On-call responsibilities and process for CiviForm.

Onboarding

Do these things when you initially onboard to the CiviForm on-call rotation.

Join the GitHub repo

Join the CiviForm GitHub repo (https://github.com/civiform/civiform). Ask someone who already has access to add you as an admin.
Also join the CiviForm GitHub org (https://github.com/civiform).
NOTE: the mainline project repo existing under the seattle-uat GitHub org is temporary. Once Seattle no longer depends on deployment automation from the mainline repo you will only need to be an admin of https://github.com/civiform.

Ensure you have visibility into comms

Preparing for your shift

Things to do before each on-call shift starts.

Setup dev environment

Ensure your CiviForm development environment is set up and working. Pull in the latest changes to the main branch if yours is out of date. Follow instructions for getting started with a dev environment.

Review current bug triage list

We use GitHub issues for tracking work on CiviForm. Issues tagged with the 'bug' label track known bugs.
Check if there are any current urgent bugs. If there are, make sure you know what the state of response is (check in with the previous on-caller).

On-call responsibilities

  1. 1.
    Respond to downstream production incidents (daily)
  2. 2.
    Check security mailing lists for new vulnerability reports (daily)
  3. 3.
    Check dependency updates (once per shift)
  4. 4.
    Check security updates at Codecov

Downstream production incident support

The top priority for the on-caller is addressing urgent needs from downstream deployments of CiviForm. An urgent need is an outage, privacy, or security incident caused by bugs in the CiviForm application or deployment code. When an incident occurs it may not be clear what the root cause is and whether or not it is ultimately the responsibility of the upstream project to resolve it. Assume it is though until proven otherwise.
Incidents may be reported in a variety of ways. Since they're coming from civic entities and not Google internal staff or tooling we have limited control over this. At a minimum you should monitor:
  • Bugs filed in the GitHub issues tracker
  • The CiviForm Slack channel, particularly #engineering and #general
Whatever the mechanism of reporting the incident, ensure there is an issue tagged bug for it in GitHub issues. Throughout your investigation into the issue, ensure public visibility in the resolution by updating the issue with your progress.
Tip: Your primary responsibility with respect to incident response is to triage and ensure resolution as is appropriate. That does NOT mean you are solely responsible for implementing fixes. Delegate fixes to whoever is most able to help as necessary.

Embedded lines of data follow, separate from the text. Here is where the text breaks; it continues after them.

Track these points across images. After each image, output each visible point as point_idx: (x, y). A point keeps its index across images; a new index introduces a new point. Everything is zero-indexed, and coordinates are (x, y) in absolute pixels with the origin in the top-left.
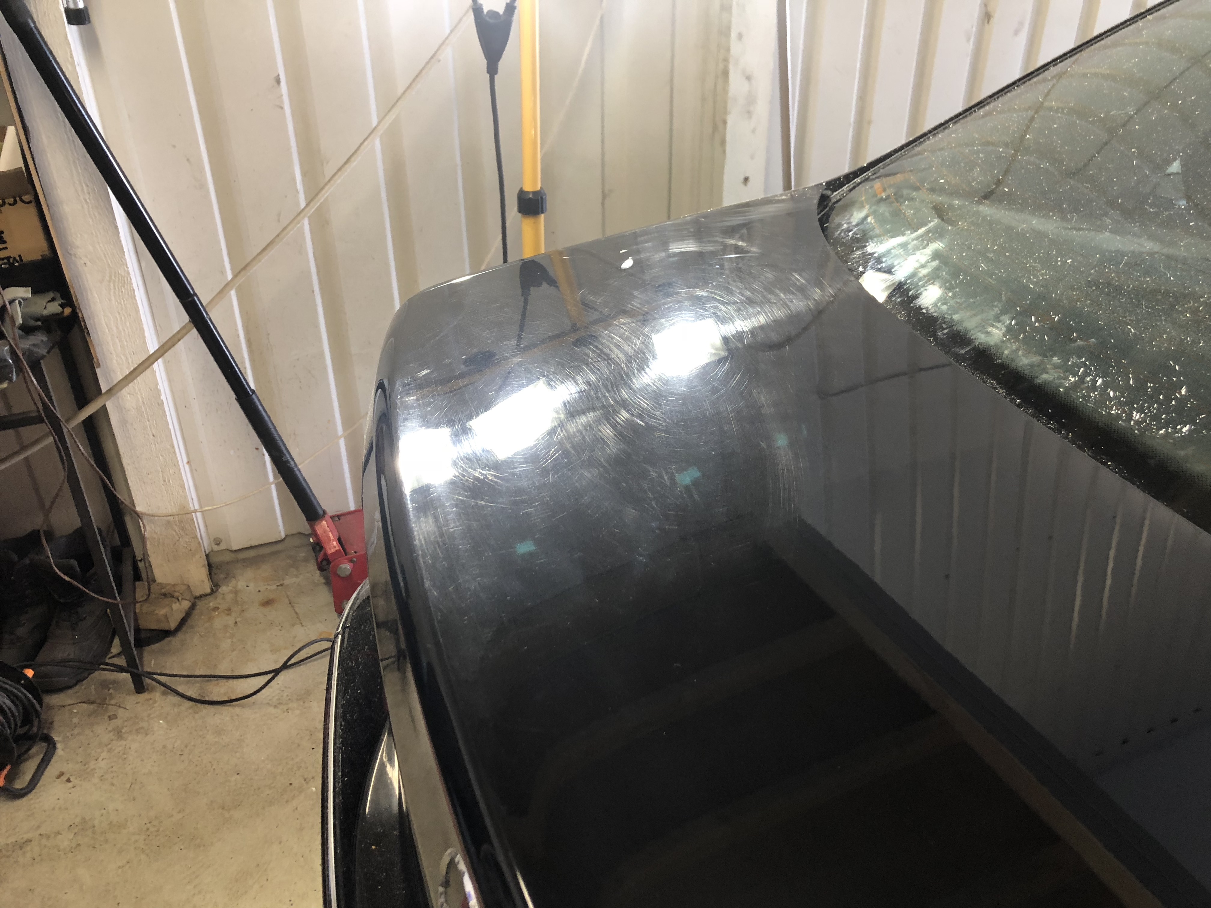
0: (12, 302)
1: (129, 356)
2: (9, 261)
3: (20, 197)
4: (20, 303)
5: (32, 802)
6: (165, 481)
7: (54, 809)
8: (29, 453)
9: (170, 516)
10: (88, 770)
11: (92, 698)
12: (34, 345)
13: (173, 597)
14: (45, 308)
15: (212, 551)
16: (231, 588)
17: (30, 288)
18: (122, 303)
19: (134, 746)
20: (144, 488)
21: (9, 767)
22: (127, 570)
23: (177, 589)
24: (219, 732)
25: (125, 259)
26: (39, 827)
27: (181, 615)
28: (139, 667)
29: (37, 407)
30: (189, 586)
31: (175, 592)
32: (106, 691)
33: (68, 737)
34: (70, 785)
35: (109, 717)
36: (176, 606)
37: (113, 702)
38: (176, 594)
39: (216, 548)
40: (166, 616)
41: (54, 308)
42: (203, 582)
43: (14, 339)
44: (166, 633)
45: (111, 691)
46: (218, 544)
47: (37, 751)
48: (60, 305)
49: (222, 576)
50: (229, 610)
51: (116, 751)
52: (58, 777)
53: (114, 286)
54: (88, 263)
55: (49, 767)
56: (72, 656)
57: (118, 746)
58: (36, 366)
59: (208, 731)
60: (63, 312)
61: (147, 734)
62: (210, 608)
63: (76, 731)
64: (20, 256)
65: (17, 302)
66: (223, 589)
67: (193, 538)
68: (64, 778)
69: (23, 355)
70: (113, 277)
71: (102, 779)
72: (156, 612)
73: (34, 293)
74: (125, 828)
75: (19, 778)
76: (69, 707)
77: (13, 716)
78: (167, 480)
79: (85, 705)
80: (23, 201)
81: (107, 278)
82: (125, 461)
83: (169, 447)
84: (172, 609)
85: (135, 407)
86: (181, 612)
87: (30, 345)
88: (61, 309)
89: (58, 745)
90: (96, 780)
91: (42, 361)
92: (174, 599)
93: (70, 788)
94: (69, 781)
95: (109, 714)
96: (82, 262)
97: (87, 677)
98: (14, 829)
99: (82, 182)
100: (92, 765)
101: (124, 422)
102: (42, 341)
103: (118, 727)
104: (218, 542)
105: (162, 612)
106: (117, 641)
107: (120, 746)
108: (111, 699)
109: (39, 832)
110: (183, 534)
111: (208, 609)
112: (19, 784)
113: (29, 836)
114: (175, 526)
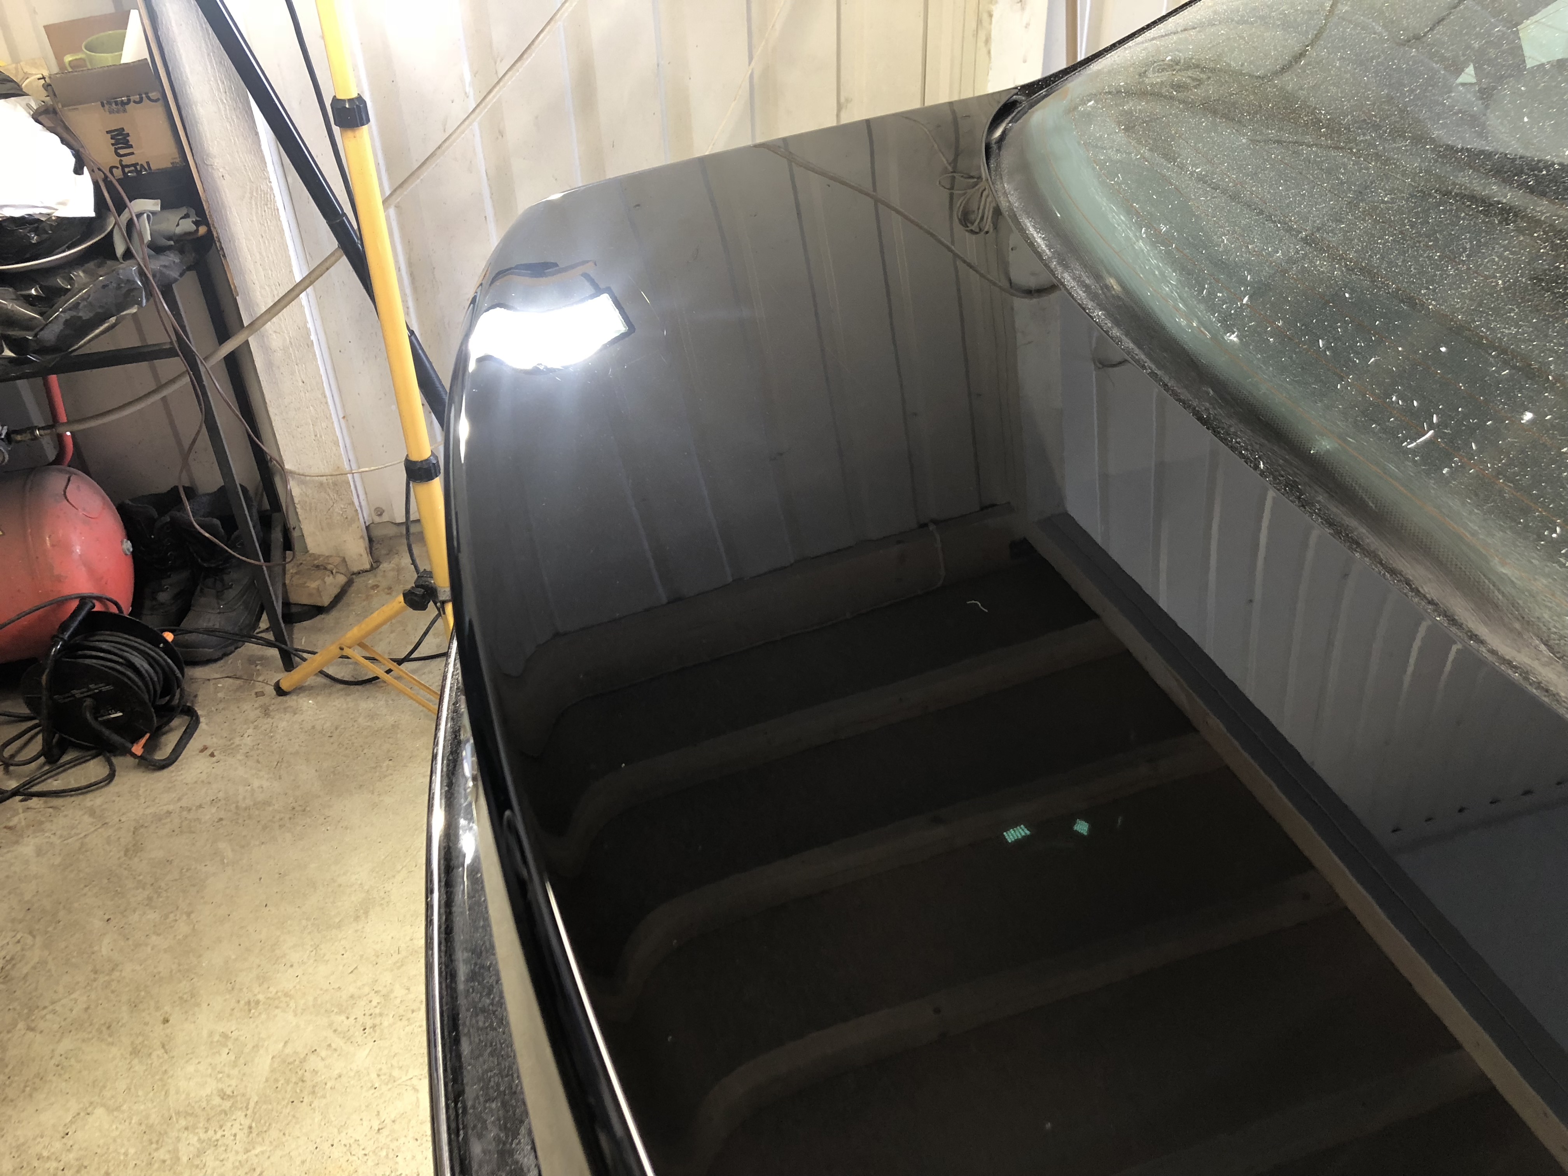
0: (139, 215)
1: (273, 288)
2: (136, 168)
3: (146, 94)
4: (148, 216)
5: (173, 774)
6: (316, 436)
7: (196, 782)
8: (165, 393)
9: (323, 476)
10: (233, 746)
11: (239, 674)
12: (165, 266)
13: (325, 569)
14: (178, 225)
15: (373, 523)
16: (393, 565)
17: (159, 201)
18: (266, 225)
19: (283, 724)
20: (293, 443)
21: (148, 735)
22: (277, 536)
23: (331, 560)
24: (372, 716)
25: (268, 172)
26: (179, 799)
27: (335, 591)
28: (288, 643)
29: (171, 339)
30: (344, 558)
31: (329, 564)
32: (253, 666)
33: (212, 711)
34: (214, 759)
35: (256, 693)
36: (329, 580)
37: (260, 679)
38: (329, 567)
39: (377, 520)
40: (318, 589)
41: (187, 225)
42: (361, 555)
43: (143, 259)
44: (318, 610)
45: (258, 667)
46: (380, 515)
47: (179, 724)
48: (193, 222)
49: (384, 552)
50: (390, 588)
51: (263, 728)
52: (202, 751)
53: (256, 204)
54: (227, 176)
55: (192, 741)
56: (217, 626)
57: (265, 724)
58: (167, 291)
59: (361, 714)
60: (197, 231)
61: (295, 714)
62: (369, 586)
63: (221, 706)
64: (148, 163)
65: (145, 215)
66: (384, 566)
67: (349, 504)
68: (208, 752)
69: (154, 276)
70: (255, 194)
71: (247, 755)
72: (308, 584)
73: (163, 207)
74: (270, 806)
75: (160, 749)
76: (214, 681)
77: (153, 682)
78: (318, 436)
79: (231, 680)
80: (149, 98)
81: (248, 195)
82: (272, 410)
83: (320, 396)
84: (325, 583)
85: (282, 348)
86: (335, 586)
87: (161, 266)
88: (194, 227)
89: (202, 719)
90: (239, 757)
91: (174, 286)
92: (328, 573)
93: (214, 763)
94: (212, 755)
95: (256, 691)
96: (220, 175)
97: (234, 652)
98: (154, 801)
99: (218, 78)
100: (237, 741)
101: (270, 365)
102: (174, 262)
103: (265, 704)
104: (380, 512)
105: (313, 585)
106: (265, 616)
107: (268, 723)
108: (259, 675)
109: (179, 804)
110: (338, 499)
111: (366, 586)
112: (162, 754)
113: (171, 807)
114: (328, 489)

Security vulnerability fixes

In open source software development, it's common for library maintainers to release updates when a new security vulnerability is discovered. Subscribe to the security mailing lists mentioned in the Preparation section. If you receive an advisory during your on-call shift, respond to it by creating an issue in GitHub and triaging it appropriately.
The most common response will be to update the appropriate dependency to the latest patch version that includes a fix.

Dependency updates

CiviForm relies on versioned dependencies managed by an open source dependency management system. These dependencies include the web framework itself along with a variety of other libraries that provide functionality such as view rendering, database interaction, cryptographic tools, data serialization, and more.
CiviForm's dependencies are mostly listed in the build.sbt file. Dependencies in here are retrieved by sbt (CiviForm's build tool) from the Maven Central Repository, which is where you can check to see if new versions are availabe. Additionally, there are some dependencies managed as sbt plugins here. These dependencies must be checked at their individual project pages for updates.
CiviForm relies on renovate bot to automatically detect new versions of dependencies and create pull requests to update them. It is the on-call engineer's responsibility to review and merge these pull requests as they come in. Do not simply approve and merge every pull request renovate bot creates. While in most cases passing CI checks indicates the change is acceptable, that not always the case and more diligence is required (here's an example). Be sure you understand what is being updated before approving. If need be, get in touch with the broader engineering team to help evaluate a given PR.
Do not merge terraform-related dependency updates without first manually exercising the code, we do not have automated tests for terraform/deployment configuration. Feel free to close related PRs and file issues for performing the upgrade.